(Page-level text extractions)
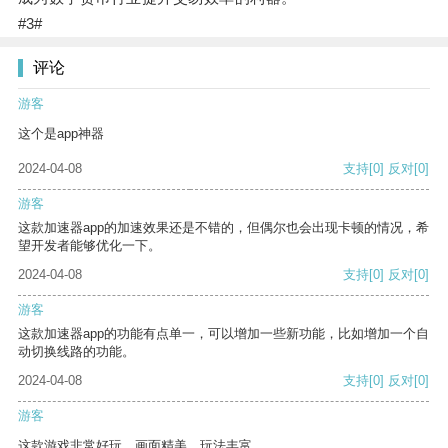
#3#
评论
游客
这个是app神器
2024-04-08
支持
[0]
反对
[0]
游客
这款加速器app的加速效果还是不错的，但偶尔也会出现卡顿的情况，希
望开发者能够优化一下。
2024-04-08
支持
[0]
反对
[0]
游客
这款加速器app的功能有点单一，可以增加一些新功能，比如增加一个自
动切换线路的功能。
2024-04-08
支持
[0]
反对
[0]
游客
这款游戏非常好玩，画面精美，玩法丰富。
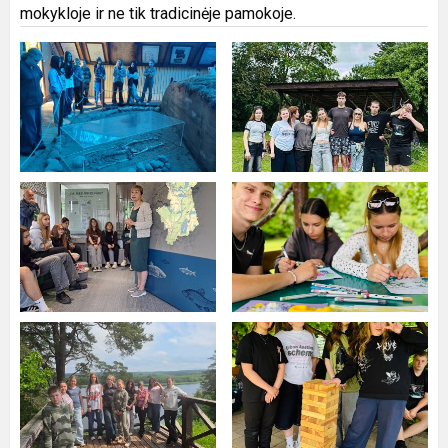
mokykloje ir ne tik tradicinėje pamokoje.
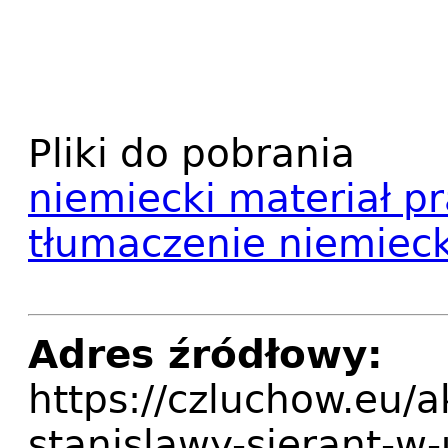
Pliki do pobrania
niemiecki materiał p
tłumaczenie niemieck
Adres źródłowy:
https://czluchow.eu/
stanislawy-sierant-w-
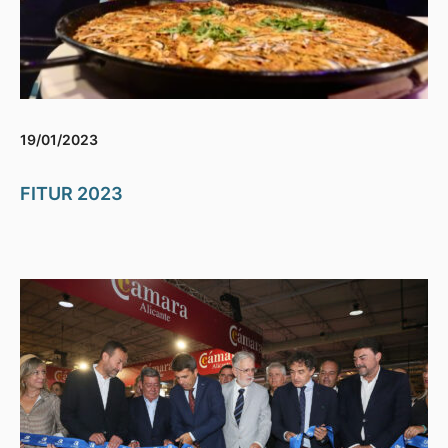
19/01/2023
FITUR 2023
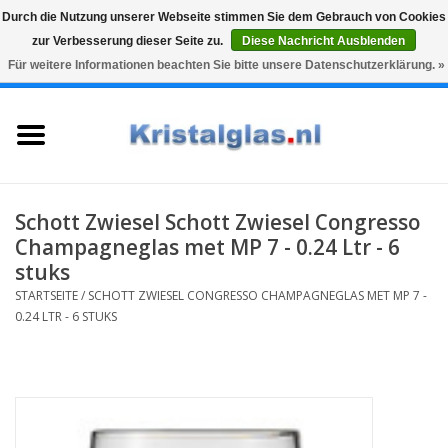
Durch die Nutzung unserer Webseite stimmen Sie dem Gebrauch von Cookies
zur Verbesserung dieser Seite zu.
Diese Nachricht Ausblenden
Top klasse
Snelle levering
Graveren
Für weitere Informationen beachten Sie bitte unsere Datenschutzerklärung. »
0 Artikel - €0,00
Startseite
Gläser
Karaffen
Schott Zwiesel Schott Zwiesel Congresso
Champagneglas met MP 7 - 0.24 Ltr - 6
Glasgravur fur karaffe und
stuks
weinglaser
STARTSEITE
/
SCHOTT ZWIESEL CONGRESSO CHAMPAGNEGLAS MET MP 7 -
0.24 LTR - 6 STUKS
Vasen
Geschenke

[PROBLEM REQUIREMENTS]
Print each entry shown above with exact wording and no pictures.

[REPLY TO THE TASK]
#3#
评论
游客
这个是app神器
2024-04-08
支持
[0]
反对
[0]
游客
这款加速器app的加速效果还是不错的，但偶尔也会出现卡顿的情况，希
望开发者能够优化一下。
2024-04-08
支持
[0]
反对
[0]
游客
这款加速器app的功能有点单一，可以增加一些新功能，比如增加一个自
动切换线路的功能。
2024-04-08
支持
[0]
反对
[0]
游客
这款游戏非常好玩，画面精美，玩法丰富。
mokykloje ir ne tik tradicinėje pamokoje.
Pliki do pobrania
niemiecki materiał p
tłumaczenie niemieck
Adres źródłowy:
https://czluchow.eu/
stanislawy-sierant-w-
19/01/2023
FITUR 2023
Durch die Nutzung unserer Webseite stimmen Sie dem Gebrauch von Cookies
zur Verbesserung dieser Seite zu.
Diese Nachricht Ausblenden
Top klasse
Snelle levering
Graveren
Für weitere Informationen beachten Sie bitte unsere Datenschutzerklärung. »
0 Artikel - €0,00
Startseite
Gläser
Karaffen
Schott Zwiesel Schott Zwiesel Congresso
Champagneglas met MP 7 - 0.24 Ltr - 6
Glasgravur fur karaffe und
stuks
weinglaser
STARTSEITE
/
SCHOTT ZWIESEL CONGRESSO CHAMPAGNEGLAS MET MP 7 -
0.24 LTR - 6 STUKS
Vasen
Geschenke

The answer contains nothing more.